Lessons learned and practical advice
Common obstacles were stakeholder inertia, poor data hygiene, and ambiguous ownership. Mitigate these by starting with a high‑risk product slice, timeboxing workshops, and enforcing one owner per control.
Quick wins:
- Seed the inventory with past audit findings.
- Link controls to Jira tickets with owners and acceptance criteria.
- Run quarterly regulator‑readiness drills.
For AML and payments risk, use FinCEN risk assessment guidance when assessing money‑movement exposures. For IT controls and vendor risk, consult FFIEC IT Examination Handbook and SEC/FINRA vendor risk guidance to ensure evidence completeness.
Quick Checklist: First 30 Days
- Run two 90‑minute discovery workshops per product slice.
- Seed the inventory with 20 high‑impact controls and gather evidence.
- Assign owners and open Jira remediation tickets.
- Draft one regulator‑ready evidence pack for a live product.
- Schedule monthly high‑risk reviews and quarterly governance checkpoints.
Conclusion and Next Step
A structured risk inventory by product and process turns compliance into a predictable input for launches. Embedding a fractional CCO accelerated decisions, produced regulator‑ready artifacts, and made multistate licensing more manageable.
Next step: run a four‑week discovery workshop to produce a validated inventory slice and a 90‑day remediation plan.
FAQs
Q: How do you scale the inventory across 50 states?
A: Map each product to state filing requirements via NMLS. Maintain a jurisdiction column and assign licensing owners per state. Automate periodic checks against NMLS to flag changes.
Q: How should residual risk be scored?
A: Use a simple likelihood x impact rubric, aligned to COSO or Deloitte guidance. Add a qualitative overlay for regulatory sensitivity.
Q:
Full‑time CCO vs fractional CCO?
A: A full‑time CCO gives continuous institutional memory. A fractional CCO delivers senior leadership faster and at lower fixed cost. Fractional support is ideal for rapid program design, licensing support, or exam readiness without adding fixed headcount.
Q: How do I integrate with Jira, Notion, AuditBoard?
A: Link control records to Jira tickets for remediation. Store policies in Notion and point evidence links back to the inventory. Use AuditBoard templates for testing and evidence management.
Q: What review cadence is recommended?
A: Monthly for high‑risk controls, quarterly for medium, and annual for low.
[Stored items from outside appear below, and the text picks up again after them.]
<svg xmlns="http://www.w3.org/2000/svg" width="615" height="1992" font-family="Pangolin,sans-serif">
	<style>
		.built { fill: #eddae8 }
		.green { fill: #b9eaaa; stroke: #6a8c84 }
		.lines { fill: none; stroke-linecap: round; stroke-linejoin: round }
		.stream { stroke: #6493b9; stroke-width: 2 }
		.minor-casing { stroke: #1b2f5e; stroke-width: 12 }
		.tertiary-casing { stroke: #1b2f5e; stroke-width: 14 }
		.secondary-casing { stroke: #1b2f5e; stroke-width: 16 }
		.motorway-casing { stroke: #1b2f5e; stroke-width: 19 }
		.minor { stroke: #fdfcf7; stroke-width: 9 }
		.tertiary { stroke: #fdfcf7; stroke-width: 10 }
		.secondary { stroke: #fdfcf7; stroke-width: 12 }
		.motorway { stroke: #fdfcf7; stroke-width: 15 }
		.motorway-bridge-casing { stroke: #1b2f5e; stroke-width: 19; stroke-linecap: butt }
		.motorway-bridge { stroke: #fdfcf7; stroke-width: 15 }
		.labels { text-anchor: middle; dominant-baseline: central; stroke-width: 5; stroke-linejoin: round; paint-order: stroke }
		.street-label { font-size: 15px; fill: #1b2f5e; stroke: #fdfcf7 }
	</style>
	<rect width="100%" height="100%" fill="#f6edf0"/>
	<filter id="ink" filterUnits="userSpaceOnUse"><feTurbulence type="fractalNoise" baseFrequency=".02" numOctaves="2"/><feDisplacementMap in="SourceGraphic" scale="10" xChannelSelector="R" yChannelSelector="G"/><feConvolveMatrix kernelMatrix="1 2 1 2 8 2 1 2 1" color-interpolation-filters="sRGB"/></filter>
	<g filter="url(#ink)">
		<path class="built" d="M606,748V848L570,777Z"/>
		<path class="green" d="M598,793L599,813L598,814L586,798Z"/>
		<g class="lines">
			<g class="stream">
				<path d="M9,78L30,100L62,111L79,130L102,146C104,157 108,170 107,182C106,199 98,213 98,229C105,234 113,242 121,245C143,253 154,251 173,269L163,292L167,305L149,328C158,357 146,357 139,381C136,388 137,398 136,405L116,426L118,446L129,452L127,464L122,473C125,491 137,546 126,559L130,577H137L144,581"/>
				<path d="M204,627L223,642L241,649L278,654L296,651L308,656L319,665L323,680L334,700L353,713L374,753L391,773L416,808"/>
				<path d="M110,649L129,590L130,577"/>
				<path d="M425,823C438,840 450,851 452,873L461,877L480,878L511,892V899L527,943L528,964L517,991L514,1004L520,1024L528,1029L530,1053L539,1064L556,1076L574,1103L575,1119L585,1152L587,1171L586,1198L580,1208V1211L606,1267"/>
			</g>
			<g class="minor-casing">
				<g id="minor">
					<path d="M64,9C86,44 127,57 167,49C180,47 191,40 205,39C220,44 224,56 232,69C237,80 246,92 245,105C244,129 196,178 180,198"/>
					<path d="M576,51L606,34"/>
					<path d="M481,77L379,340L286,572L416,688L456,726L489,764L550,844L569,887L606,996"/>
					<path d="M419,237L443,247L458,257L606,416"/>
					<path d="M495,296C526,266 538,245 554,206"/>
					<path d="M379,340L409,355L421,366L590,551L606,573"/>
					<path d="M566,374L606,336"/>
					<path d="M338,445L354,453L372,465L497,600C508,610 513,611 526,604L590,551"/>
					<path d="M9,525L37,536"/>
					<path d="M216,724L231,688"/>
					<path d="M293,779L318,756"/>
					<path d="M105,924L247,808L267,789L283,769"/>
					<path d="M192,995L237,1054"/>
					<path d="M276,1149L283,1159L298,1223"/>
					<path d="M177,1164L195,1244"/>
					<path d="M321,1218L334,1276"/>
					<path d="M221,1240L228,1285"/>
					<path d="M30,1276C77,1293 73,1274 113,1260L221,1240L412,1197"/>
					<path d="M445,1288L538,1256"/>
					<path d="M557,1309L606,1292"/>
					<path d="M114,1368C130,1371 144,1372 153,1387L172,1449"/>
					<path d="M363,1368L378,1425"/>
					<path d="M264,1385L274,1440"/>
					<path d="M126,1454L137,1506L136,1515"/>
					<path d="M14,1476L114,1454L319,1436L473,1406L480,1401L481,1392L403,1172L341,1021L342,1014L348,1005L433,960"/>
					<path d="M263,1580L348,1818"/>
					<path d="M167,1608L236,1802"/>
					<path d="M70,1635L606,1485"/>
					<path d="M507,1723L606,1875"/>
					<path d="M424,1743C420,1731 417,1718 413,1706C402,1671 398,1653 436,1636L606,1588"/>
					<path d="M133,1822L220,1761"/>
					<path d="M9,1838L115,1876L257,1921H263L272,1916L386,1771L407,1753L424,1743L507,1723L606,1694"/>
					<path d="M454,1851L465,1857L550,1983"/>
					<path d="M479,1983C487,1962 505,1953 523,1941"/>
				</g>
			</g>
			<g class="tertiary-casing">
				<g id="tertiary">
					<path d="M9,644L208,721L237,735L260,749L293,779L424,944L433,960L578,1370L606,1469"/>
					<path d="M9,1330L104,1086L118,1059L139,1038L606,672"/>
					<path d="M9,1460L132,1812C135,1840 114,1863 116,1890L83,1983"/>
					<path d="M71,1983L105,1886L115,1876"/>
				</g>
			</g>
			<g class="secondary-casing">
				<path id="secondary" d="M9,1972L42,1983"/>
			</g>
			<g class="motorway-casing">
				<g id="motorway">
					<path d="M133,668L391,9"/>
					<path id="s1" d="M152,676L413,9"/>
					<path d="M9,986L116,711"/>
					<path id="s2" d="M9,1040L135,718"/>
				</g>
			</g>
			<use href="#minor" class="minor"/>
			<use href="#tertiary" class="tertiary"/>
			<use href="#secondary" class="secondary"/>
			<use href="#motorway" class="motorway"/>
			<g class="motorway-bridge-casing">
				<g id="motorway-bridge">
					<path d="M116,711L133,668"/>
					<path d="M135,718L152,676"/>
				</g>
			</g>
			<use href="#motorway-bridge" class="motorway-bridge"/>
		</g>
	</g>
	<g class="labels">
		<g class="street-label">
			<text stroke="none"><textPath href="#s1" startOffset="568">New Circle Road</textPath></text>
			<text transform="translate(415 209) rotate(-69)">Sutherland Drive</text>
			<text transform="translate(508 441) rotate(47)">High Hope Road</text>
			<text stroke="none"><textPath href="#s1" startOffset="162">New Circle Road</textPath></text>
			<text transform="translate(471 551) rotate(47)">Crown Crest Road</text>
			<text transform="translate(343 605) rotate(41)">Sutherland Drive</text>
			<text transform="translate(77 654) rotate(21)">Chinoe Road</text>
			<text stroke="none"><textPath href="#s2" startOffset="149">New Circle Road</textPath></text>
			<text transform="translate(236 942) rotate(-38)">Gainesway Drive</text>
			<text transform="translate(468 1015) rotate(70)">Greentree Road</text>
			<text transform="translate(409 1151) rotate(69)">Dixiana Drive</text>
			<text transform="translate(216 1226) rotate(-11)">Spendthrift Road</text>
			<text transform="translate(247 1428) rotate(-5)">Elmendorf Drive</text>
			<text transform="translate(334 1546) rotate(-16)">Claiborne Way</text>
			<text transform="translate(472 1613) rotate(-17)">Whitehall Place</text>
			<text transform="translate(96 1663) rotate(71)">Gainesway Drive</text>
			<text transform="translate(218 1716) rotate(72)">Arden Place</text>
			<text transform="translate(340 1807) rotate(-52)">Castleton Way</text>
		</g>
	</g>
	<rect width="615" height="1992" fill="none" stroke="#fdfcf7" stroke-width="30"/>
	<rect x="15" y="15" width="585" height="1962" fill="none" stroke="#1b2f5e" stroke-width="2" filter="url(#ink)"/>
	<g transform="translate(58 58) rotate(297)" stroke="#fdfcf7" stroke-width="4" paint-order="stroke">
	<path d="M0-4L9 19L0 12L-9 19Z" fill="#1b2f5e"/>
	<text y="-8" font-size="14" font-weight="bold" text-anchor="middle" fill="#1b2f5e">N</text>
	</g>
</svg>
Trigger ad hoc reviews for major product changes or regulator inquiries.
Q: What artifacts do auditors and examiners want?
A: Control matrices, evidence packs (logs, test scripts, signed policies), remediation tickets with closure evidence, and a governance approvals matrix. Use AICPA SOC criteria for evidence structure when service organization controls matter.
Q: Which KPIs to report after 90 days?
A: Percent of controls with owners, remediation velocity (closed/open), percent of controls with sufficient evidence, and first‑pass test success. Compare to industry benchmarks from firms like PwC and Deloitte to set targets.